For somebody with that perspective, the only possible tragic backstory or life-changing event for a sex object is sexual trauma. Their only valid experiences are sexual. And their punishment for not acting like sexual objects is always rape or some other form of sexual assault. In these stories women never have female friends or relatives, only romantic rivals and maybe a mother (you have to have her to do the mother-in-law jokes, obviously). Their power and importance is always either sexual or linked to their fertility. No woman in these stories gains influence and relevance through skill, practice, wit, or experience.

The flip side of this are writers who portray women as deified cyphers put on a pedestal. Portraying them as mysteries is just as dehumanising. (Oh, and if women are indecipherable mysteries to you it’s probably because you are a narcissist who doesn’t actually care what the women around you think. Women are no more mysteries than men or children. People are always partially indecipherable because we aren’t a telepathic species. Men just think they know what their male friends are thinking. Most of the time they’re wrong even about that.)
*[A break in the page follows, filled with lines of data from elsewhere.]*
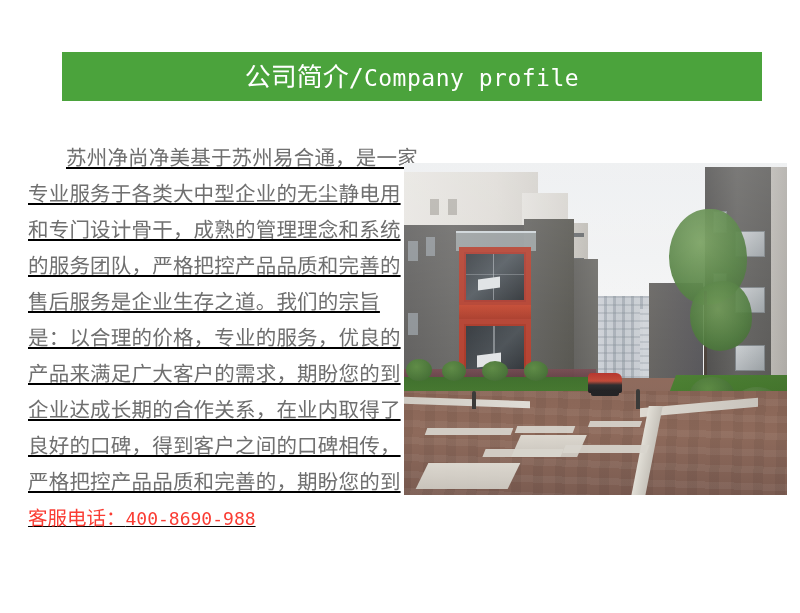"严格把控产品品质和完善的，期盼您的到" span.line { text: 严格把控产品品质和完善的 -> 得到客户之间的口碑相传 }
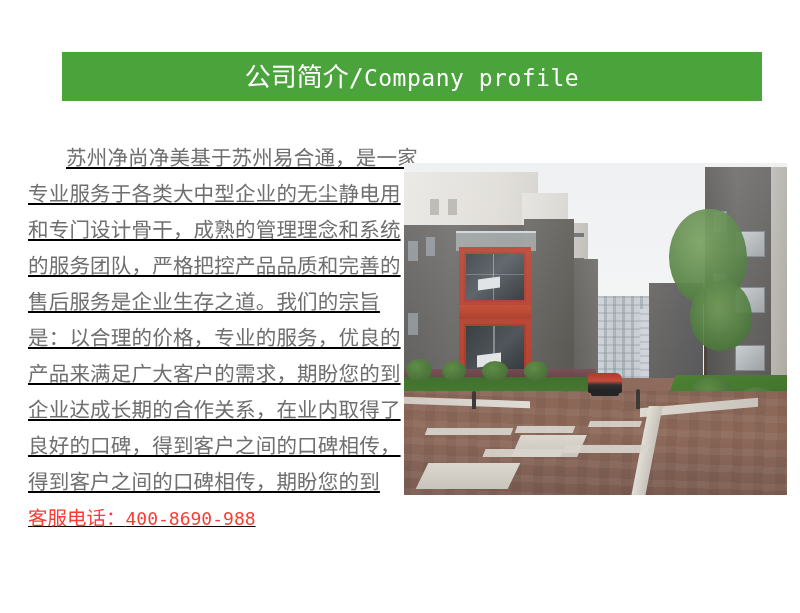"客服电话：400-8690-988" .contact-line { margin: 0 -> 8px }
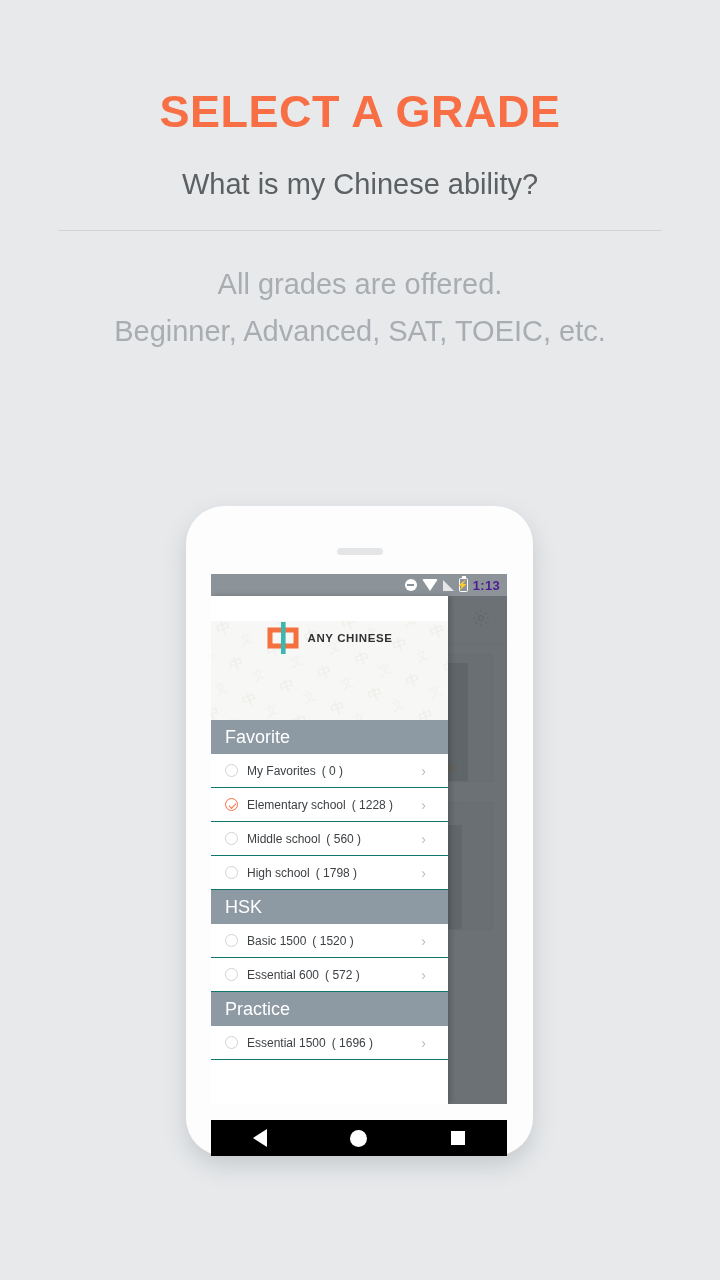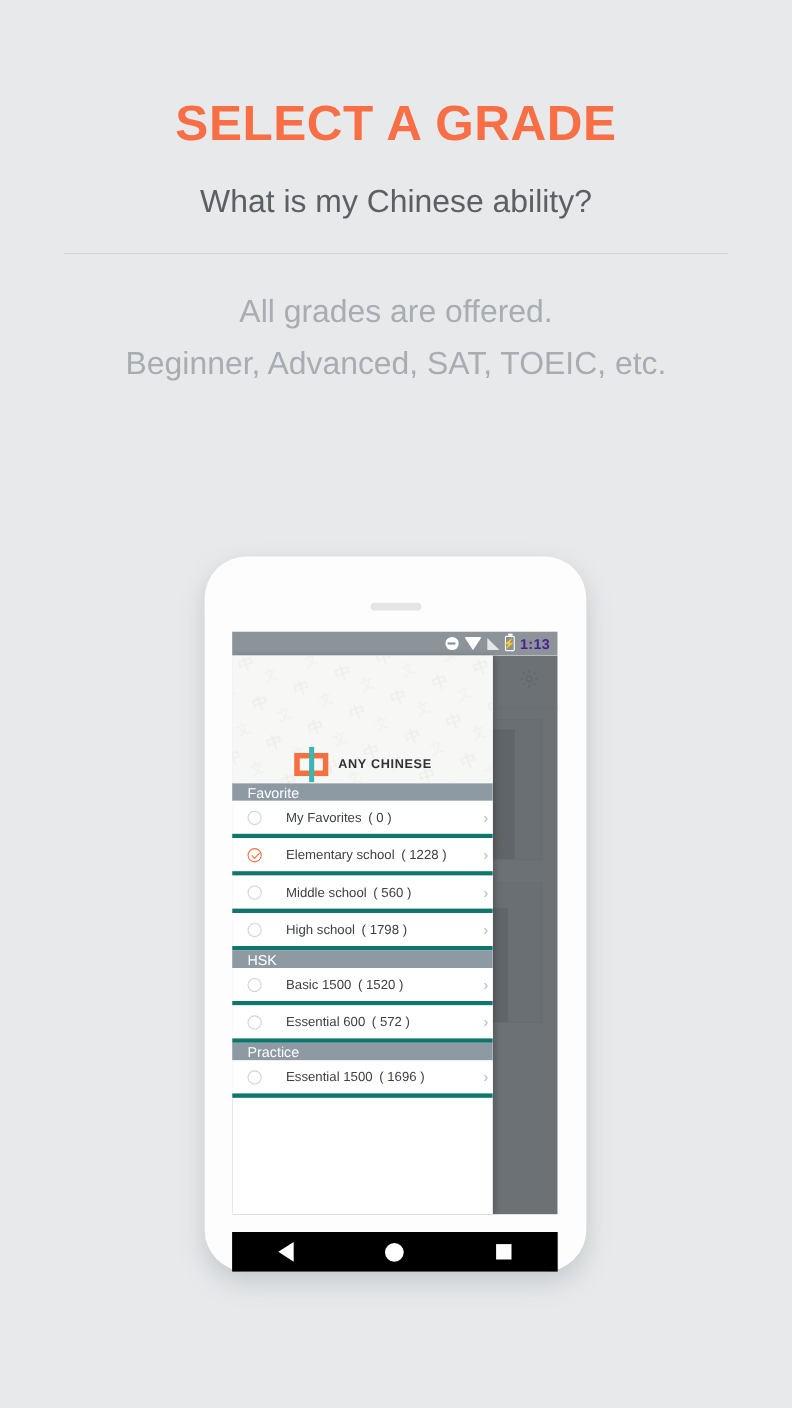"ANY CHINESE" .drawer-head { align-items: flex-end -> flex-start; height: 116px -> 99px; margin-top: none -> 25px }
The depiction of women in most fiction (and so-called ‘literature’ is often just as guilty of this as genre fiction) is horrifyingly bad. Which is bad enough, if it wasn’t also often actively traumatising.
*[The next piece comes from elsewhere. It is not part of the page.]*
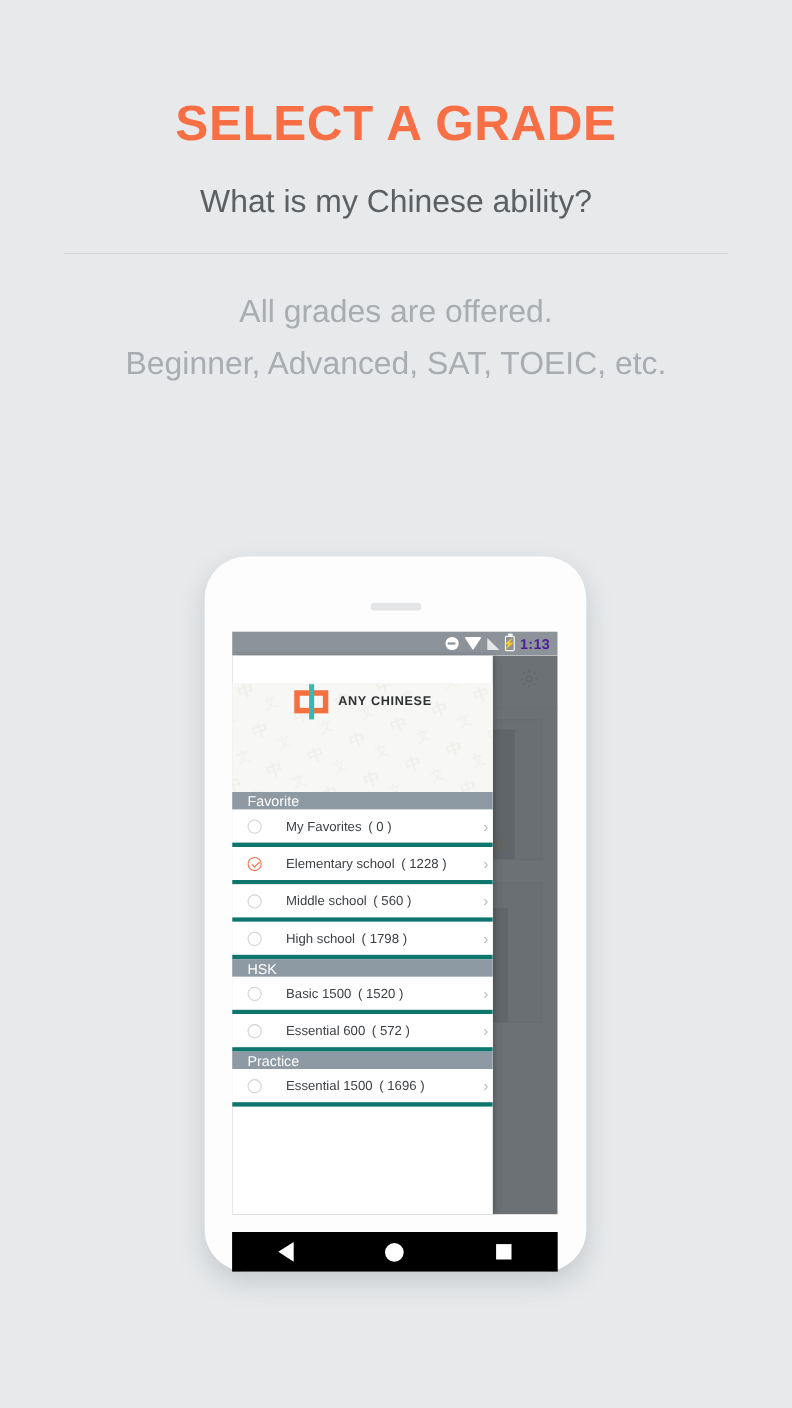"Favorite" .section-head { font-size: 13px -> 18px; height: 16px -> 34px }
The pivotal scene in last week’s episode of Downton Abbey (episode three of series four) was the rape of a major character. Fortunately, me and my sister don’t watch the ‘silly series’ we watch as soon as they’re out and so encountered spoilers before the fact. We won’t be watching the episode, nor are we likely to watch the series ever again.

Watching or reading things as they premiere—being early to a story—is increasingly risky as more and more writers buy into the idea that rape is a narrative inevitability for female characters in stories that are pretending to be ‘gritty’ and ‘realistic’.

Which would be fine—you can always just wait a bit and read the first online reviews which usually warn you about these things—if that same narrative inevitability of rape wasn’t fast becoming an article of faith among the writers and producers of ongoing series (comics, TV, or novels). As the series plod on and the creators look for ways to spice things up, the probability of a writer, editor, or producer proposing a rape scene approaches one. Then, out of the blue, a rape scene injects itself into a series you otherwise considered a known quantity.

And what was a silly, stupid, and trivial piece of entertainment suddenly stops being silly, stupid, or trivial and instead become light evening trauma.